Figure 4. Randomly occurring GABA_A conductance transients underlie the frequency-dependent tuning of pyramidal cell discharge fidelity.

a, Waterfall view of conductance fluctuations injected into the LIF model in control conditions (no conductance, green), when the LIF model received 33 randomly occurring GABA_A events/s (blue), an invariable pattern of 33 GABA_A events/s (red), or when the neuron model received a constant G_GABA-A equivalent to the average conductance for a rate of 33 events/s (orange). Same cell and colour code for b,c,d and e. b, Superimposed (5) Vm fluctuations of the LIF model in response to a DC step (1 s, 160 pA) in the various conditions depicted in a. c, Waterfall view of Vm when the 5^th spike was set as the time reference. d, Mean firing rate vs DC step. e CV_ISI vs firing rate. f, Mean firing rate displayed on a pseudocolor scale vs DC step and rate of GABA_A activity when LIF model received random (left), invariable (middle) or constant conductance (right). g, CV_ISI displayed on a pseudocolor scale vs firing and GABA_A activity rate. Same conditions as in f.

Figure 5. Randomly occurring GABA_A conductance transients underlie the frequency-dependent tuning of pyramidal cell discharge fidelity.

a, Superimposed (10) Vm fluctuations of the LIF model in response to a DC step (2 s) that allows a firing rate of 5 spikes/s, in control conditions (green, 95 pA), when the LIF model received 33 randomly occurring GABA_A events/s (blue, 111 pA), an invariable pattern of 33 GABA_A events/s (red, 110 pA), or when the neuron model received a constant G_GABA-A equivalent to the average conductance for a rate of 33 events/s (orange, 110 pA). b up, Raster plot of spike times collected from 50 consecutive trials in the various conditions depicted in a; down, Spike probability over time for these 50 consecutive trials.

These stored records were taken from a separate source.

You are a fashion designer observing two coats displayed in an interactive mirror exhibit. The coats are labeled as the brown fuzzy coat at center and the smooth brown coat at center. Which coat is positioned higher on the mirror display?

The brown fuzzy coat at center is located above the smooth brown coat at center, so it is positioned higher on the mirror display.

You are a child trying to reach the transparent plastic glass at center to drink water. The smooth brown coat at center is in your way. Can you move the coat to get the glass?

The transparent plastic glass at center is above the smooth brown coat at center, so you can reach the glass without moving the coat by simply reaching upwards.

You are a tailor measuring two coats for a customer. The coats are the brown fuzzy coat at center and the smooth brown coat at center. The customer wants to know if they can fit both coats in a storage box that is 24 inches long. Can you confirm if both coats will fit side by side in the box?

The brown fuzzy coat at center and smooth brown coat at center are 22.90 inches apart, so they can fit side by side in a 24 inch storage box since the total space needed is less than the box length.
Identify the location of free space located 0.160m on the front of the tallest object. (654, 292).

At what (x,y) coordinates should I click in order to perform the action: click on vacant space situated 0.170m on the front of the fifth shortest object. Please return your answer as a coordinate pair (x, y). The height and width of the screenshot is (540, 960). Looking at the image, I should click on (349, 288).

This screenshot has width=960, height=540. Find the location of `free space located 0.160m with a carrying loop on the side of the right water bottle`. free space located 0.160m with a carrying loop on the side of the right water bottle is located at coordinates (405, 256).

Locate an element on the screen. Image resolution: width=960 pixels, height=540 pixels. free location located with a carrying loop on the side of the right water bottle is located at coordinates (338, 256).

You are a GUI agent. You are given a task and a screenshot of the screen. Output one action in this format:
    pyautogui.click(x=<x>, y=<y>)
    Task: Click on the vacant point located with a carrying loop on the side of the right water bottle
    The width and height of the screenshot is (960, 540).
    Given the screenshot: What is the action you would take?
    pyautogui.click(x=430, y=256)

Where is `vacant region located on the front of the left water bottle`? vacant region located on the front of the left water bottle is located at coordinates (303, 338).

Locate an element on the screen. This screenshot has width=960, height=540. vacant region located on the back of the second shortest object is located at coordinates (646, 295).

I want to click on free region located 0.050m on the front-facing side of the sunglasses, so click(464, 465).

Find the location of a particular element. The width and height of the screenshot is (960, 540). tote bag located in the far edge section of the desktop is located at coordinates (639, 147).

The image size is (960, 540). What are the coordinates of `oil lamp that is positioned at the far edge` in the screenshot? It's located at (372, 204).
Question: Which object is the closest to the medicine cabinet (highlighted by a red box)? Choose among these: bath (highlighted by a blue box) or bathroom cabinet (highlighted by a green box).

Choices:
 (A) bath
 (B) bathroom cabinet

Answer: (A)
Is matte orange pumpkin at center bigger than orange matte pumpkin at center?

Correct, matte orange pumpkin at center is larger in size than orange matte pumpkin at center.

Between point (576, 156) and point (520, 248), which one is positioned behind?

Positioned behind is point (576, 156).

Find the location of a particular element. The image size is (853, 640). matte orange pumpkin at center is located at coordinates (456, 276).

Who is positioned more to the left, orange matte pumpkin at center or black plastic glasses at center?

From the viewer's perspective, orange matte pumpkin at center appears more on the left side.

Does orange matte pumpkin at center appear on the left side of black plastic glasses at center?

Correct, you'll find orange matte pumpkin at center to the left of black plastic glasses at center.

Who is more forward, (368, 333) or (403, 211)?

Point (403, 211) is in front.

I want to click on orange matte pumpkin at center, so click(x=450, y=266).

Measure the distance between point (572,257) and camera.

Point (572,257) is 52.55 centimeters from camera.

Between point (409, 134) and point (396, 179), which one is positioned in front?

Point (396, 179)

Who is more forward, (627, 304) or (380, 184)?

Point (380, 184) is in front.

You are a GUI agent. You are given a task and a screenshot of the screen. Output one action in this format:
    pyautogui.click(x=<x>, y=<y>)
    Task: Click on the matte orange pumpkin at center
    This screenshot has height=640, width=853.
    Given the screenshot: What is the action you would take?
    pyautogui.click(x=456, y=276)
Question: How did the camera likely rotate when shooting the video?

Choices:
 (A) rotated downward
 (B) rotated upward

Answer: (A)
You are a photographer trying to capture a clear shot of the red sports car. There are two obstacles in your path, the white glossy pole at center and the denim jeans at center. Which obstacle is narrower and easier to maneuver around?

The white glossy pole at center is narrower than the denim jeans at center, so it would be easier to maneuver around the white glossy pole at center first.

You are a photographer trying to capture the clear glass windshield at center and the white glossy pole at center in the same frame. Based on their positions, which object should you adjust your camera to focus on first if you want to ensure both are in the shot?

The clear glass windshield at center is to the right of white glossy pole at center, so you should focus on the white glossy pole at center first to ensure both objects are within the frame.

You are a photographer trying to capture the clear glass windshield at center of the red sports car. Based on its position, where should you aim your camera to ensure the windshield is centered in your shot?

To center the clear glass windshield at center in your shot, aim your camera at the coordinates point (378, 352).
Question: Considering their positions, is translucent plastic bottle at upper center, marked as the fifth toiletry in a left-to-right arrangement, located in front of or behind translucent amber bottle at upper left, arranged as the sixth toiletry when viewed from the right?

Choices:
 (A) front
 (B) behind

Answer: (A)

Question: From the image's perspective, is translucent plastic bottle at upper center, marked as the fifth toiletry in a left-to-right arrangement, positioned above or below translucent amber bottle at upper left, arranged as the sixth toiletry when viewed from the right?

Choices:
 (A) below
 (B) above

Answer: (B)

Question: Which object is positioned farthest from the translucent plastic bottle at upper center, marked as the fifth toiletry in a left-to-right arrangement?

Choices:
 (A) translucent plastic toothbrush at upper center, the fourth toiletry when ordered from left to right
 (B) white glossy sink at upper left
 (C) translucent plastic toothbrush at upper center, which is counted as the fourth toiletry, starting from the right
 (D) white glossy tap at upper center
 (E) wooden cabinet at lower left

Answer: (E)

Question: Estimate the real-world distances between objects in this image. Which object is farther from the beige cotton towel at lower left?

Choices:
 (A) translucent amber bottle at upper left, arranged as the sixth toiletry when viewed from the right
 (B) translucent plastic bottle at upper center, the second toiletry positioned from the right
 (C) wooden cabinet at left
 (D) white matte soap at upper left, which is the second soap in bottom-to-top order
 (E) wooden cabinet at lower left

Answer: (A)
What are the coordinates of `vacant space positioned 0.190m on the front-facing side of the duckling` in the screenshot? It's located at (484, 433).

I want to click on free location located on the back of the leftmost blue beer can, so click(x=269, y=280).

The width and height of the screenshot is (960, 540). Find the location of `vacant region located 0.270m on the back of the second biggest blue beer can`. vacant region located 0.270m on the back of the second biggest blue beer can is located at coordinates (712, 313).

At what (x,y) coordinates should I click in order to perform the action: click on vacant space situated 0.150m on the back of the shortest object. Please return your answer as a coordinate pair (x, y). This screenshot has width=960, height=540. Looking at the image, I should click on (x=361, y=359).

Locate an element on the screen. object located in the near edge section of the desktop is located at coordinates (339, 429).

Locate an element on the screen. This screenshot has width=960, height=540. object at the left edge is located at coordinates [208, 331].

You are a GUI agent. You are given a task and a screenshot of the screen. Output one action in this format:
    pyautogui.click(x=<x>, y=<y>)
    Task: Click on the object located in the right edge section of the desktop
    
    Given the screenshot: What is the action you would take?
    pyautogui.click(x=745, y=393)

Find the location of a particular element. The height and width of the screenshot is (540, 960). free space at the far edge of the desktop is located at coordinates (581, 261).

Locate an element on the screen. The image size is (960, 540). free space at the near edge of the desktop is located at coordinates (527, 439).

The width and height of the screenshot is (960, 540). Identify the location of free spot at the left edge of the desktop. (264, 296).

Figure 6. Reversal potential-dependent tuning of pyramidal cell excitability and discharge fidelity.

a, Superimposed (5) Vm fluctuations of a whole-cell L2/3 pyramidal neurone in response to a DC step (1 s, 170 pA) in control conditions (green), when 33 randomly occurring GABA_A events/s were dynamically injected at E_GABA = −70 mV (blue) or −30 mV (red). Same cell and colour code for b, c and d. b, Waterfall view of Vm when the 5^th spike was set as the time reference. c, Mean firing rate vs DC step. d, CV_ISI vs firing rate. e, Normalised changes in excitability observed when neurons received 33 randomly occurring GABA_A dynamic currents/s at various differences between E_GABA and the calculated threshold for AP in each individual cell (n = 9). f, Normalised changes in spike jitter observed for a firing rate of 10 spikes/s. Same conditions as in e.

Figure 7. Frequency and reversal potential-dependent tuning of pyramidal cell excitability and discharge fidelity.

a, Superimposed (5) Vm fluctuations of the LIF model in response to a DC step (1 s, 160 pA) in control conditions (green), when the LIF model received 33 randomly occurring GABA_A events/s at E_GABA = −70 mV (blue) or −35 mV (red). Same colour code for b, c and d. b, Waterfall view of Vm when the 5^th spike was set as the time reference. c, Mean firing rate vs DC step. d, CV_ISI vs firing rate. e, Normalised changes in excitability observed when LIF model received 33 randomly occurring GABA_A events/s at various E_GABA in control conditions (black), when GABA activity induced only transient changes in I_GABA-A (gray) or when GABA activity induced only transient changes in R_in (light gray). f, Normalised changes in spike jitter observed for a rate of 10 spikes/s. Same conditions as in e. g, From left to right firing rate displayed on a pseudocolor scale vs DC step and E_GABA when the LIF model received 33 randomly occurring GABA_A events/s in control conditions (left), when GABA_A activity induced only transient changes in I_GABA-A (middle) or when GABA activity induced only transient changes in R_in (right). h, CV_ISI displayed on a pseudocolor scale vs firing rate and E_GABA. Same conditions as in g.